* TASK ITEM
Every line of the records below that holds the word "intelligence" belongs in the answer.
------ EXCERPTED DATA
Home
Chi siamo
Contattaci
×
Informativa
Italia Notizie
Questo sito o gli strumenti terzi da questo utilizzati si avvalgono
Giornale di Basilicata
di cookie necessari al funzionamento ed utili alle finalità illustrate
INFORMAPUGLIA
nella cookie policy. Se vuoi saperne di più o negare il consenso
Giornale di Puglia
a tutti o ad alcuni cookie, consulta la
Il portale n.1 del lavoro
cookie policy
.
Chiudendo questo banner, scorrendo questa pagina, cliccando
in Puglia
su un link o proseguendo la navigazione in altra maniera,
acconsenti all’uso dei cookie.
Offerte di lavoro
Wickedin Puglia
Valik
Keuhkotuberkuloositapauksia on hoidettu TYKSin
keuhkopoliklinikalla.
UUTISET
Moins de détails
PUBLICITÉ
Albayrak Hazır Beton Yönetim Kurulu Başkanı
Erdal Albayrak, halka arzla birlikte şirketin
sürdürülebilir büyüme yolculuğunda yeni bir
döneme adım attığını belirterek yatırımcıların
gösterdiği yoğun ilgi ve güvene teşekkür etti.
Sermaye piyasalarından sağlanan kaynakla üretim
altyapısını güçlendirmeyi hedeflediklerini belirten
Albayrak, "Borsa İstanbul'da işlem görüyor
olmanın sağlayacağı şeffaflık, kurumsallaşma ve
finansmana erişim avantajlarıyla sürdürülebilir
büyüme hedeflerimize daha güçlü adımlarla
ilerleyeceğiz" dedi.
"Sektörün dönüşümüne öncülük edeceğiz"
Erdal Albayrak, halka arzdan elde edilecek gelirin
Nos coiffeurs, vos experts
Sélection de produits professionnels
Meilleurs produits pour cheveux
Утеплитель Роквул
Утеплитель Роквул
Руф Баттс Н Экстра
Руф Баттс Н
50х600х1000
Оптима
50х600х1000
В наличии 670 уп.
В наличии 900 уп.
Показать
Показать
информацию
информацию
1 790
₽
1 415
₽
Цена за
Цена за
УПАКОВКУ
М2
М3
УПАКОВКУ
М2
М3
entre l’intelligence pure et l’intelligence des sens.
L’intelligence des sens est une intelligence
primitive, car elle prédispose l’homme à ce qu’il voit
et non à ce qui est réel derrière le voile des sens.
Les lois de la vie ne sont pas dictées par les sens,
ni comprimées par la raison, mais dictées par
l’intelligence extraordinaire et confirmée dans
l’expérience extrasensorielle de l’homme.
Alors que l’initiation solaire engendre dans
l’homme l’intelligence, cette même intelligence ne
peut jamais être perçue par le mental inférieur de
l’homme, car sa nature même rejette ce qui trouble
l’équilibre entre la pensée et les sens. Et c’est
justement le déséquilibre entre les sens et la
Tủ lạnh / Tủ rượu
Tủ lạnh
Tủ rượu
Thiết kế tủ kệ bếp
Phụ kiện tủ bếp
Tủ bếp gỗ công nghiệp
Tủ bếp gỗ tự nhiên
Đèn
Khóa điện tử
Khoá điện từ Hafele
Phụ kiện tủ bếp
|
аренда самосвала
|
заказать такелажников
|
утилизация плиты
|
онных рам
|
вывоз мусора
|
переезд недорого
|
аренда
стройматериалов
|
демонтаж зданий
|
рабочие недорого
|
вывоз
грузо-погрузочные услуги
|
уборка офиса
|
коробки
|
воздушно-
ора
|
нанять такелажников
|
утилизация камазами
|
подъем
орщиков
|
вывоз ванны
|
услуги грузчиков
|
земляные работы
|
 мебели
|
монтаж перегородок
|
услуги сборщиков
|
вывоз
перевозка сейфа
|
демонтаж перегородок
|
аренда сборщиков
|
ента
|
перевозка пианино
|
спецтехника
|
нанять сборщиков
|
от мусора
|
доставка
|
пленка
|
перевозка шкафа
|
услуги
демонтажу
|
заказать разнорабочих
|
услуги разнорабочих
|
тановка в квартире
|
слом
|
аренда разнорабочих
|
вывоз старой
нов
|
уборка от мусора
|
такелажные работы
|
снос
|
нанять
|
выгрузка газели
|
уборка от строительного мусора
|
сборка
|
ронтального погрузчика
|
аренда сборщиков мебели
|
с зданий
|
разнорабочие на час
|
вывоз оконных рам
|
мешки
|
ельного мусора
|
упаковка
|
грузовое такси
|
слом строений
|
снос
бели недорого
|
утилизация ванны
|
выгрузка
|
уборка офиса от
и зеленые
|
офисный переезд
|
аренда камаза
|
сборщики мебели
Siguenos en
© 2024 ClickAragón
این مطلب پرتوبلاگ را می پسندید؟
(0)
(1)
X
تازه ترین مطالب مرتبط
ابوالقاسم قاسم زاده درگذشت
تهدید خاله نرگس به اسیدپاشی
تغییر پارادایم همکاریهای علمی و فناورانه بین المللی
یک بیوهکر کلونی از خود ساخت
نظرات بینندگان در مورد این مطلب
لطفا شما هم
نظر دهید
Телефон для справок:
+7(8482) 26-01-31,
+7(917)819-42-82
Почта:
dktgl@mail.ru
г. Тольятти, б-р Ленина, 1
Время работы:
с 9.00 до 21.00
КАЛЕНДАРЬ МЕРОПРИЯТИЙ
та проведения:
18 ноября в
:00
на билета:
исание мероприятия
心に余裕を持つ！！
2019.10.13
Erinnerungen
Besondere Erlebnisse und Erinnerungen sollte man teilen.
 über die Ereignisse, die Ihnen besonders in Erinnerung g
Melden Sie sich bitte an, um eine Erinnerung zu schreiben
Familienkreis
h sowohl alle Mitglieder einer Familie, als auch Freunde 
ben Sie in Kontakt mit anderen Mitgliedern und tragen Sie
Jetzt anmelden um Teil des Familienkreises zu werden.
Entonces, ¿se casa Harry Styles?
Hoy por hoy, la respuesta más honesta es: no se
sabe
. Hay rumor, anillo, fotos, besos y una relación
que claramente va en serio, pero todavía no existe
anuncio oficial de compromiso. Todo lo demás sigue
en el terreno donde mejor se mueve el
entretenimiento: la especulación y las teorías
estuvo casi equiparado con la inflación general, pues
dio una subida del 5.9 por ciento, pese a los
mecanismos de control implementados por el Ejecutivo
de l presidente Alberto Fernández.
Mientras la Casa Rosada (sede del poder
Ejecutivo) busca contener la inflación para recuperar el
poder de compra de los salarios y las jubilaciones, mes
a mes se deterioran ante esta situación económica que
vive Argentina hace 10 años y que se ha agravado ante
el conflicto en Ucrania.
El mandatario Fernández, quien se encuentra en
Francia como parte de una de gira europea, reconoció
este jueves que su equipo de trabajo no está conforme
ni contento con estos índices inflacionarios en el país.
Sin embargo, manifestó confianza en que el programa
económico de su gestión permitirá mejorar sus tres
------------
* RESPONSE TO THE TASK
entre l’intelligence pure et l’intelligence des sens.
L’intelligence des sens est une intelligence
l’intelligence extraordinaire et confirmée dans
l’homme l’intelligence, cette même intelligence ne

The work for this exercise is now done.